Her

So what is love, anyway?  I have heard that there is an endorphin-like chemical that’s released into the bloodstream whenever you touch someone.  In many cases it produces a pleasurable sensation that you associate with that person.  So it’s possible that love is an addiction to this chemical.  And yet there has to be more to it, right?  There has to be an intellectual aspect; interests must coincide and psychologies must be compatible.  It all adds up to a complicated amalgam that we will never be able to fully understand, which is probably a good thing.

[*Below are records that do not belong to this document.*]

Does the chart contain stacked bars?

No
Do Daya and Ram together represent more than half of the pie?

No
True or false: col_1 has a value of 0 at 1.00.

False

Her would seem to be a thought experiment along these lines.  The writer and director Spike Jonze could be asking, “What if we took away the physical part?  Would love then be possible?”  I don’t think his answers are very surprising or intriguing.

Theodore, played by Joaquin Phoenix, makes his living writing letters for other people.  He uses his emotional instincts and facility with the language to put into words what other people are feeling.  And he’s really good at it.

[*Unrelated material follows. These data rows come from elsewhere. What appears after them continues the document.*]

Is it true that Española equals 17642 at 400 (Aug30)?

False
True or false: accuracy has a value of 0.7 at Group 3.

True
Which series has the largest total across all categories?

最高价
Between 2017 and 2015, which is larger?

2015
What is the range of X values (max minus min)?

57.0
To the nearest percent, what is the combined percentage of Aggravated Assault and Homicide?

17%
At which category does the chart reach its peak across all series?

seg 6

A year earlier, he and his wife, Catherine, played by Rooney Mara, split.  There are divorce papers waiting to be signed but he’s reluctant to do it, and at the beginning of the film Theodore is moping around.  Amy, played by Amy Adams, is an old college friend, who tries to cheer him up.

He hears about a sophisticated new operating system and decides to buy it.  It turns out that the new OS is an artificial intelligence.  He asks for a female voice and gets Samantha, voiced by Scarlett Johansson.  She proves to be very helpful and understanding, being able to tell when Theodore is troubled or depressed.  So they develop a relationship, which turns into love.

First of all Spike Jonze has developed an intriguing extrapolation of our own world.  There are lots of scenes where Theodore is walking along the street and everybody is talking either on a cell phone or to their own operating systems, so there is no reason to feel self-conscious about doing the same.  Most people accept that Theodore is having an affair with his operating system.  Jonze has thoroughly thought out his premise.

The disappointing thing is that ironically the story is too conventional.  It is basically the story of a love affair, no different than if Samantha had been a real woman.  I won’t spoil it but the usual things that happen in love affairs, happen here.

At several points in the film, I was reminded of Woody Allen.  It is populated by sophisticated urbanites who are able to precisely articulate their feelings.  It is talky and the plot meanders too much, never really gaining any momentum.  The performances are fine and the film looks nice, but it is way too analytical to actually touch anyone emotionally.

Ultimately, Jonze’s experiment fails because he assumes the result.  With all that philosophy being spouted none of it really addresses the central point of the premise: Can you feel love for someone who doesn’t have a body?  What they do go on about is very mundane stuff about how relationships work or don’t, which, I suppose is interesting but kind of a waste in a high concept film like Her.